Think of this as an introduction. A trial lets each candidate get acquainted with the home and person in need of care, and let’s your loved one get a feel for each option too.

  1. Double-Check Personal References

Don’t forget to double-check personal references before you start inviting candidates into your home. This gives you a closer look at their personality and the kind of skills and character they have. It allows you to get a better idea of what you can expect from them.

  1. Contact Your Loved One’s Insurance

Are you paying for a caregiver out of pocket? Your insurance may not be able to cover another person’s needs, but your mother or father’s plan should be prepared to cover a caregiver expense.

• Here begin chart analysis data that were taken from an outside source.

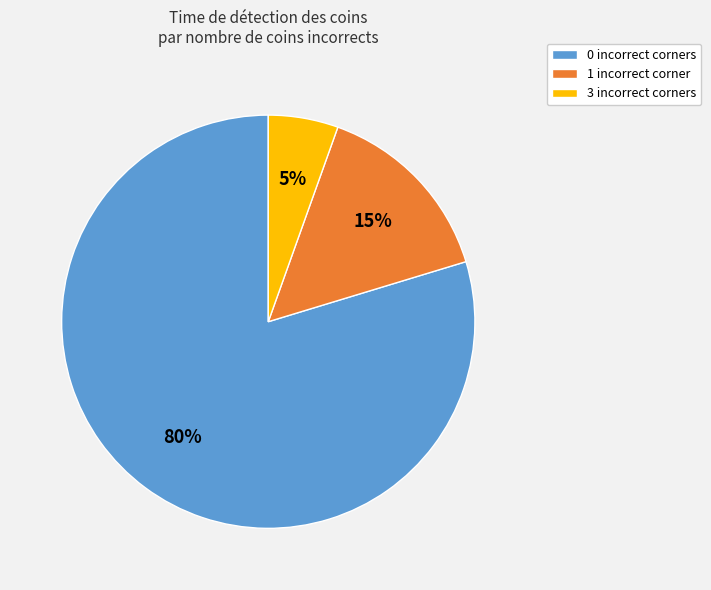

True or false: 3 incorrect corners accounts for 5% of the total.

True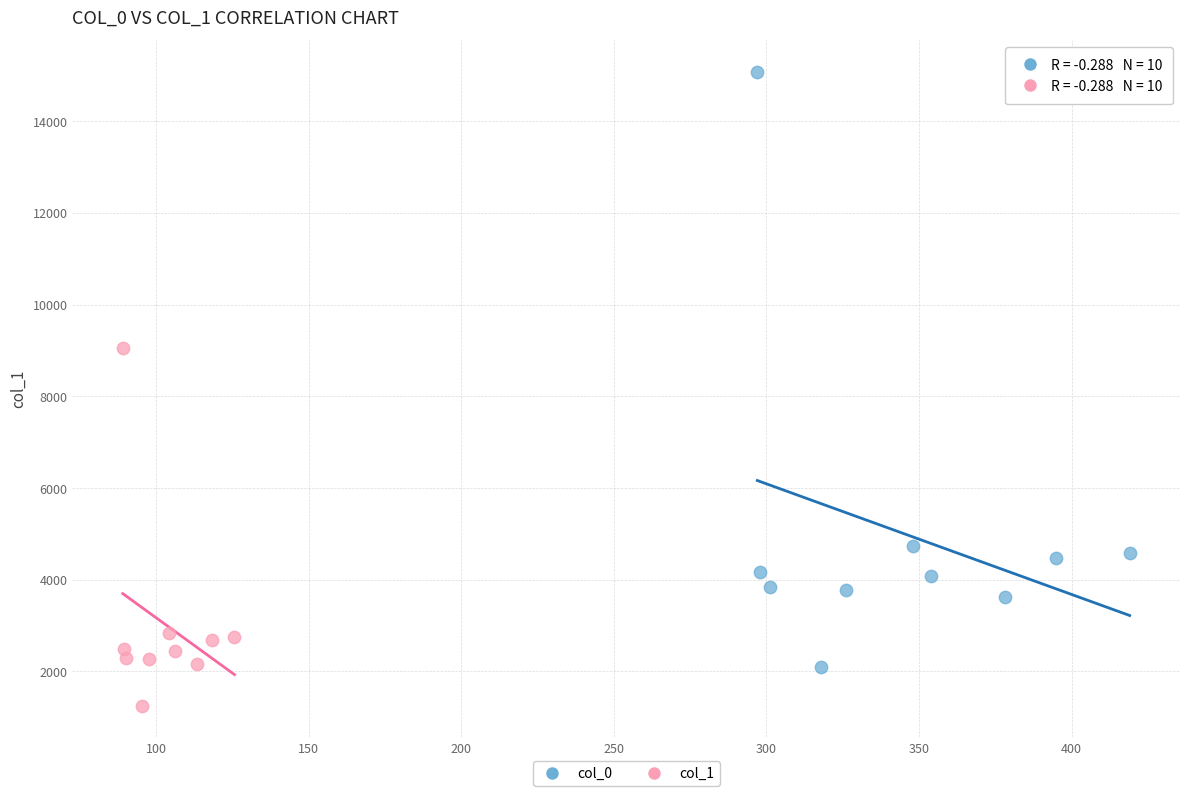

Which series contains the lowest Y value?

col_1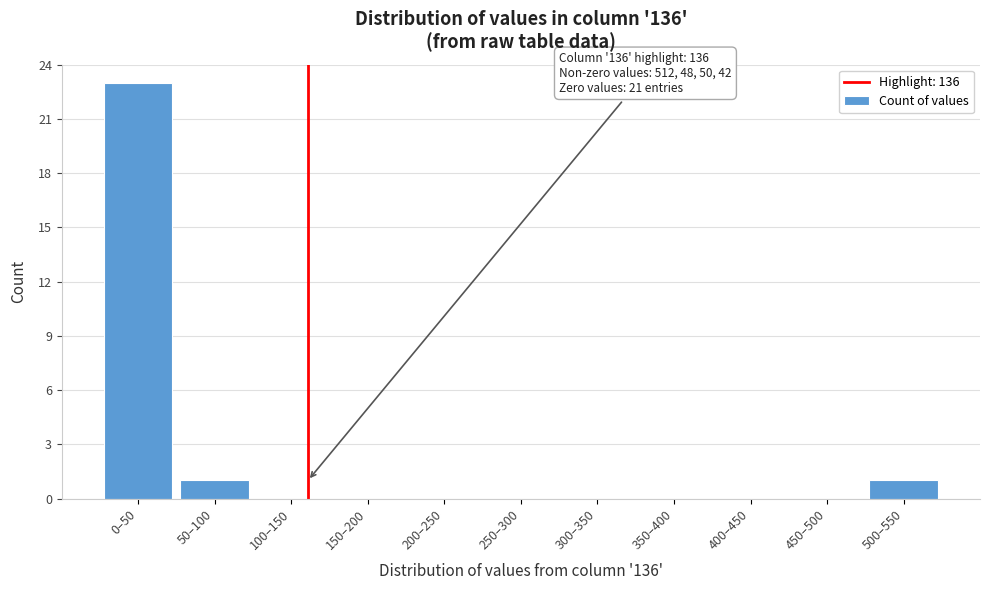

Reading right to left, list all the values displayed in this chart.

500–550=1	450–500=0	400–450=0	350–400=0	300–350=0	250–300=0	200–250=0	150–200=0	100–150=0	50–100=1	0–50=23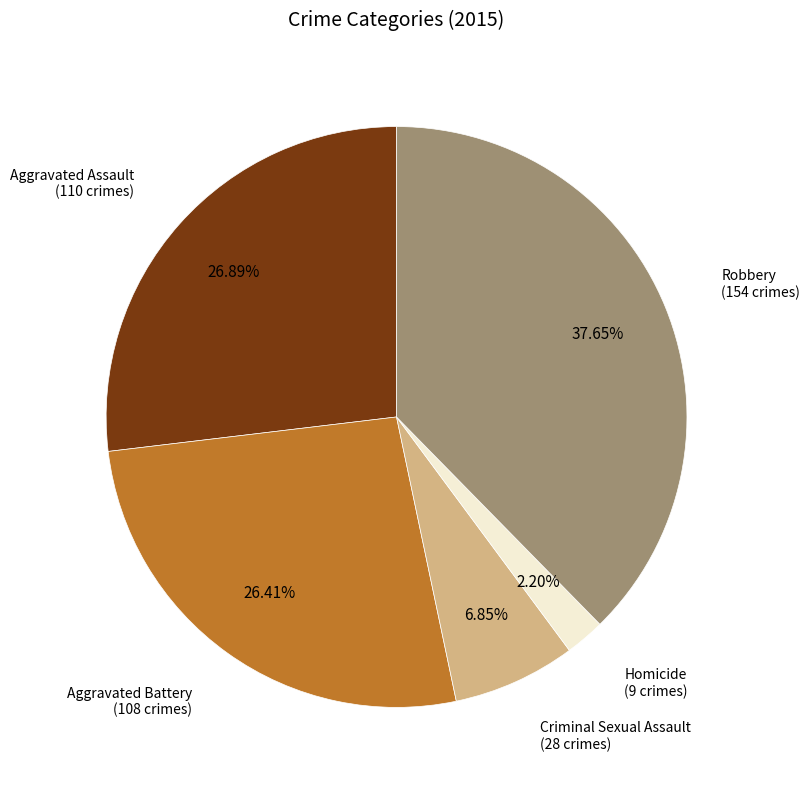

How many slices are in this pie chart?

5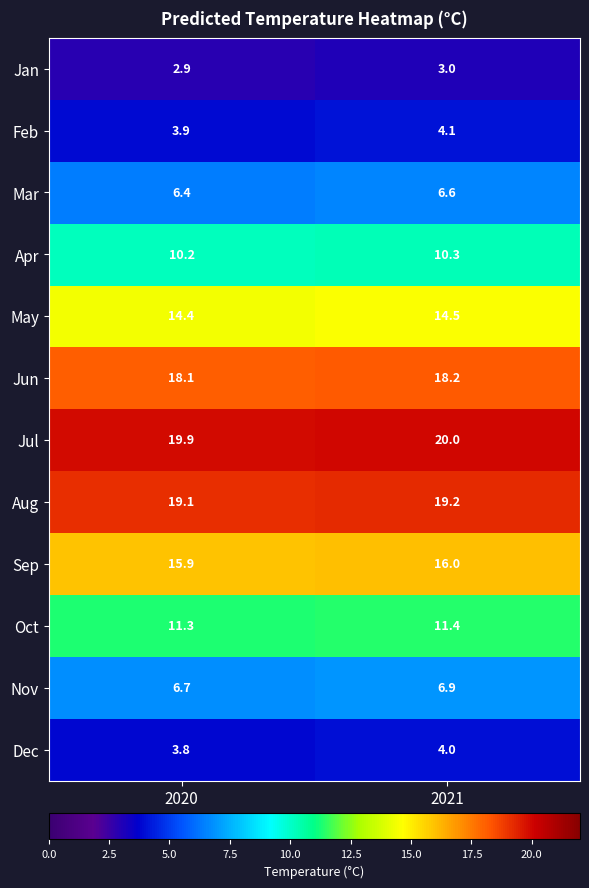

At how many categories does at least one series exceed 19?

2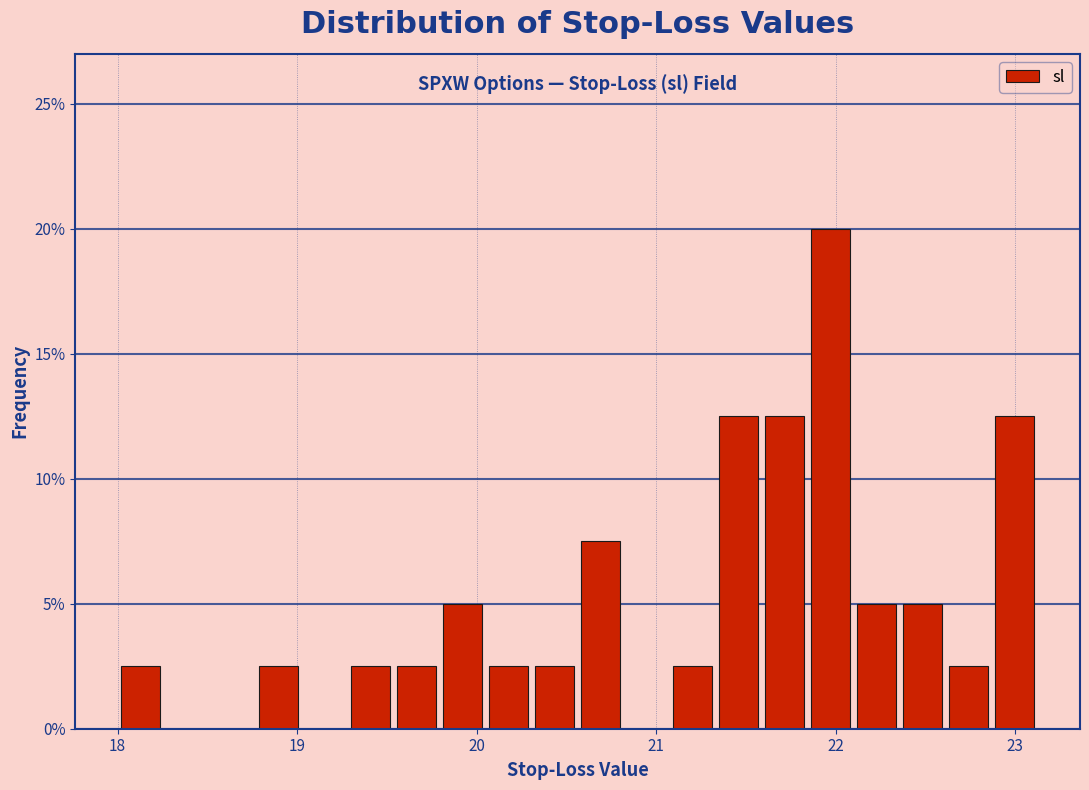

Around what value on the x-axis is the tallest bar? Give the approximate position of its centre, as read against the axis.

22.0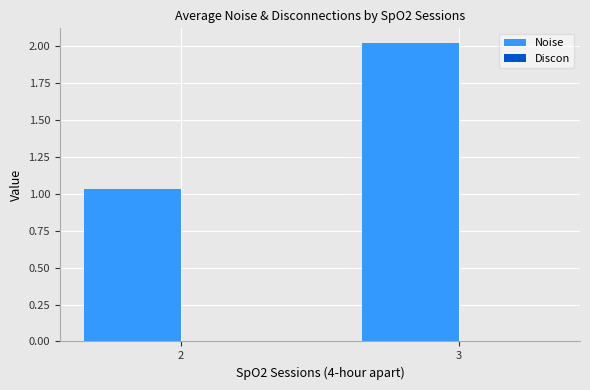

Rank the categories by value from lowest to highest.

2, 3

If anything, it will help offset the total cost of this resource. Even a few hundred dollars here or there can add up to your benefit in the long run.

  1. Develop a Contract

The final step to do before hiring a caregiver is to develop a contract. This reiterates everything you should have discussed in the interviews, and it also serves as a point of reference while a caregiver is working for your family.

Put simply, contracts build trust between you and your new family employee.

Hiring a Caregiver, Choosing a Family Doctor, and More

Aging is something many people struggle to deal with, especially if they have special conditions making the process even harder. This is why many families look into hiring a caregiver or at least get the opinion of multiple doctors before deciding what their loved one needs.